ASSIGNED TASK
Every line with the string "Vloerverwarming" should be copied from the data.
**** STORED DATA
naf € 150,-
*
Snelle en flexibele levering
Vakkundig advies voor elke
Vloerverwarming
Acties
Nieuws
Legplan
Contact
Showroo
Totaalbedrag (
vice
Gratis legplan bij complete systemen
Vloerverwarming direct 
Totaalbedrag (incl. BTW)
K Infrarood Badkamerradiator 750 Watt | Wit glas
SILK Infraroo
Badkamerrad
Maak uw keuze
********
**** STORED DATA
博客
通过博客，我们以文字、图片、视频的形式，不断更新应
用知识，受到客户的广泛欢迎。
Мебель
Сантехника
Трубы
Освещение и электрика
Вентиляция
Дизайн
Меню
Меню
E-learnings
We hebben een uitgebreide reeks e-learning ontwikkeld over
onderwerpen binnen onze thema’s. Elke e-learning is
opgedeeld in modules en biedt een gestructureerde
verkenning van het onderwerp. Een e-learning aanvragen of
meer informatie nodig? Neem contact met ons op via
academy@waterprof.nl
********
YOUR RESPONSE
Vloerverwarming
Vloerverwarming direct 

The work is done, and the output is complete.